The need to collect, store and analyze large amounts of data continues to increase in importance for businesses across all industries. Marketing agencies have led the pack in processing large amounts of data in order to gain consumers attention in a crowded space. However, virtually every other area is beginning to see the value in collecting and processing data. From self-driven vehicles to outcomes-based healthcare – data is becoming the most important part of product offerings. More importantly, business models that are able to monetize their data are seen to be the future of big data[1].
Data Warehouse – the what and how of it
A Data Warehouses is a central repository of data from different sources that stores current and historical data. They can be used for performing analytics to gain insights into any number of areas. A data mart is a subset of the data warehouse and is typically targeted at a specific team or product. Whereas data warehouses have a division-wide depth, the information in data marts pertains to a single department/product line. A department can be the owner of its data mart including all the hardware, software and data thus enabling each department to isolate the use, manipulation and development of their data.

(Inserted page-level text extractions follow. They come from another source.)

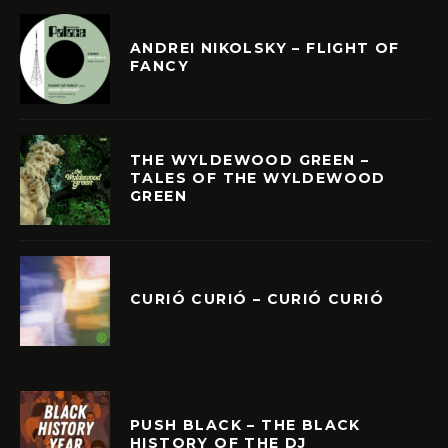
ANDREI NIKOLSKY – FLIGHT OF
FANCY
THE WYLDEWOOD GREEN –
TALES OF THE WYLDEWOOD
GREEN
CURIÓ CURIÓ – CURIÓ CURIÓ
PUSH BLACK – THE BLACK
HISTORY OF THE DJ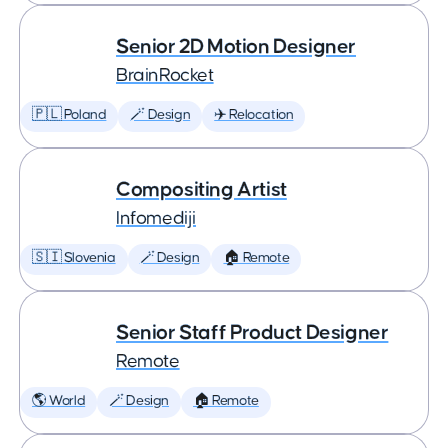
Senior 2D Motion Designer
BrainRocket
🇵🇱 Poland
🪄 Design
✈️ Relocation
Compositing Artist
Infomediji
🇸🇮 Slovenia
🪄 Design
🏠 Remote
Senior Staff Product Designer
Remote
🌎 World
🪄 Design
🏠 Remote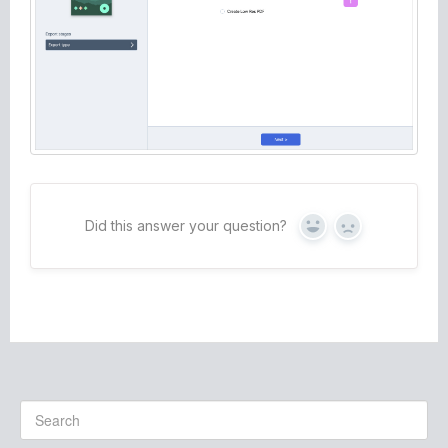
Did this answer your question?
Yes
No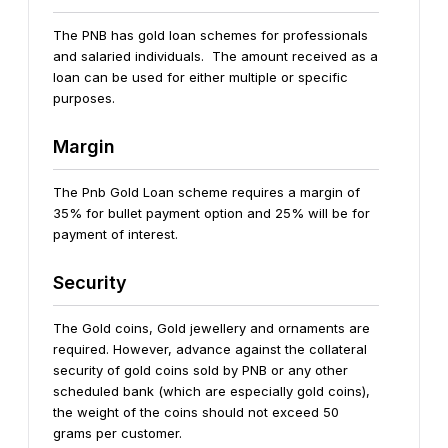
The PNB has gold loan schemes for professionals
and salaried individuals. The amount received as a
loan can be used for either multiple or specific
purposes.
Margin
The Pnb Gold Loan scheme requires a margin of
35% for bullet payment option and 25% will be for
payment of interest.
Security
The Gold coins, Gold jewellery and ornaments are
required. However, advance against the collateral
security of gold coins sold by PNB or any other
scheduled bank (which are especially gold coins),
the weight of the coins should not exceed 50
grams per customer.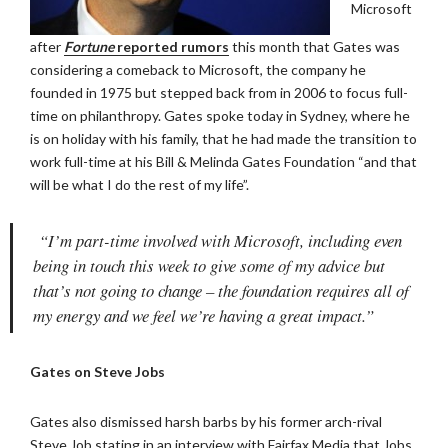
Microsoft
after
Fortune
reported rumors
this month that Gates was
considering a comeback to Microsoft, the company he
founded in 1975 but stepped back from in 2006 to focus full-
time on philanthropy. Gates spoke today in Sydney, where he
is on holiday with his family, that he had made the transition to
work full-time at his Bill & Melinda Gates Foundation “and that
will be what I do the rest of my life”.
“I’m part-time involved with Microsoft, including even
being in touch this week to give some of my advice but
that’s not going to change – the foundation requires all of
my energy and we feel we’re having a great impact.”
Gates on Steve Jobs
Gates also dismissed harsh barbs by his former arch-rival
Steve Job stating in an interview with Fairfax Media that Jobs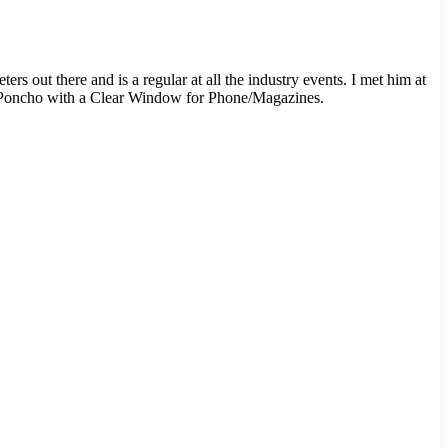
s out there and is a regular at all the industry events. I met him at
er Poncho with a Clear Window for Phone/Magazines.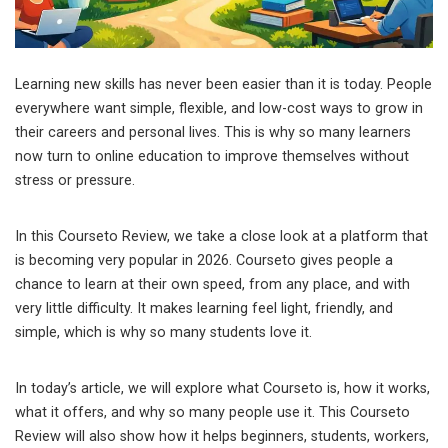
Learning new skills has never been easier than it is today. People
everywhere want simple, flexible, and low-cost ways to grow in
their careers and personal lives. This is why so many learners
now turn to online education to improve themselves without
stress or pressure.
In this Courseto Review, we take a close look at a platform that
is becoming very popular in 2026. Courseto gives people a
chance to learn at their own speed, from any place, and with
very little difficulty. It makes learning feel light, friendly, and
simple, which is why so many students love it.
In today’s article, we will explore what Courseto is, how it works,
what it offers, and why so many people use it. This Courseto
Review will also show how it helps beginners, students, workers,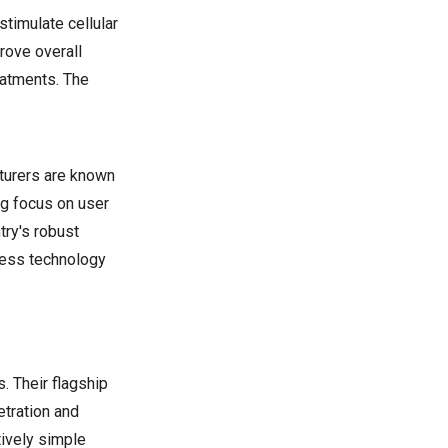
stimulate cellular
rove overall
eatments. The
cturers are known
ng focus on user
try's robust
lness technology
. Their flagship
etration and
tively simple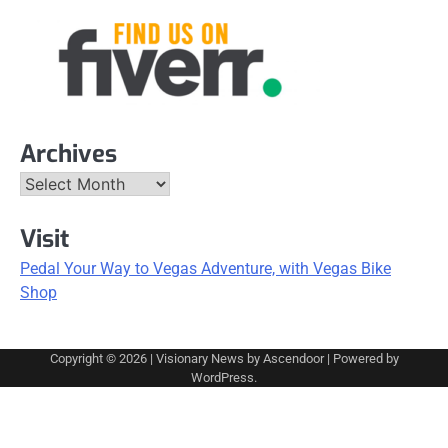
Archives
Archives
Visit
Pedal Your Way to Vegas Adventure, with Vegas Bike
Shop
Copyright © 2026
| Visionary News by
Ascendoor
| Powered by
WordPress
.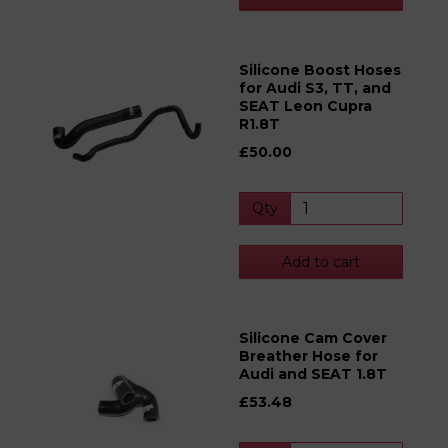
Silicone Boost Hoses
for Audi S3, TT, and
SEAT Leon Cupra
R1.8T
£50.00
Qty
Add to cart
Silicone Cam Cover
Breather Hose for
Audi and SEAT 1.8T
£53.48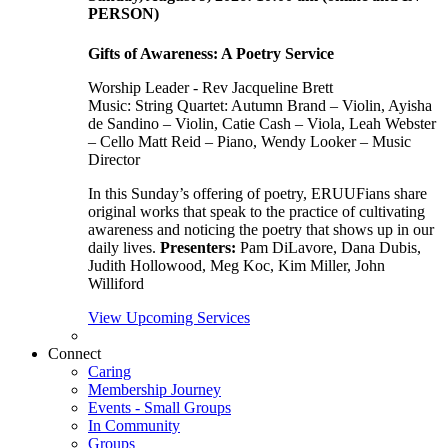
PERSON)
Gifts of Awareness: A Poetry Service
Worship Leader - Rev Jacqueline Brett
Music:
String Quartet: Autumn Brand – Violin, Ayisha
de Sandino – Violin, Catie Cash – Viola, Leah Webster
– Cello Matt Reid – Piano, Wendy Looker – Music
Director
In this Sunday’s offering of poetry, ERUUFians share
original works that speak to the practice of cultivating
awareness and noticing the poetry that shows up in our
daily lives.
Presenters:
Pam DiLavore, Dana Dubis,
Judith Hollowood, Meg Koc, Kim Miller, John
Williford
View Upcoming Services
Connect
Caring
Membership Journey
Events - Small Groups
In Community
Groups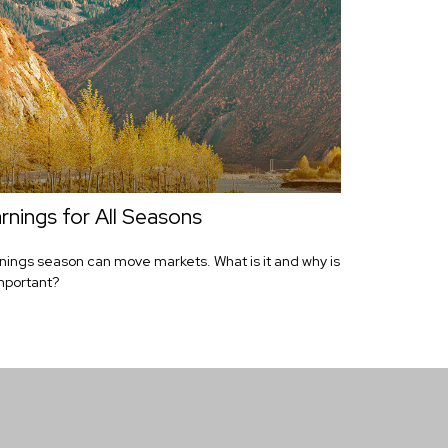
rnings for All Seasons
nings season can move markets. What is it and why is
important?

In building a comprehensive Data Warehouse, there can be several different approaches used:
Top down – The holistic picture for data sources and usage is laid out and a company-wide initiative drives the Data Warehouse first before the Data Marts, thus making Data Marts dependent on the Data Warehouse. This approach tends to take longer and forces departments to compromise on their needs.
Bottom up – Each business area or department manages their data storage and reporting needs which then get fed into a Data Warehouse when the business is ready to take on a more holistic picture of the entire enterprise. Data Marts are delivered faster and generally meet the exact needs of their end users, but also makes a Data Warehouse more complex.
Mixed – A mixed approach would include a company-wide initiative and mapping out the Data Warehouse, but would actually start development on the Data Marts first. This method tries to strike a balance between meeting end-user reporting needs in the Data Marts while not making the Data Warehouse so complex.
Why have a Data Warehouse?
Unless your company currently leads the pack in big data innovations, you likely will not have a top down Data Warehouse mandate. This does not mean efficient data storage and reporting isn’t needed. 90% of the data in the world today has been created in the last two years alone[2].
Being ready to handle large amounts of data from a department level is the first step in being ready to leverage the benefits big data will have to offer. As the organization starts to leverage data across the enterprise, the departments with a comprehensive Data Warehouse will be the first to start providing more value beyond their departments. Having already benefited from that data is the icing on the cake.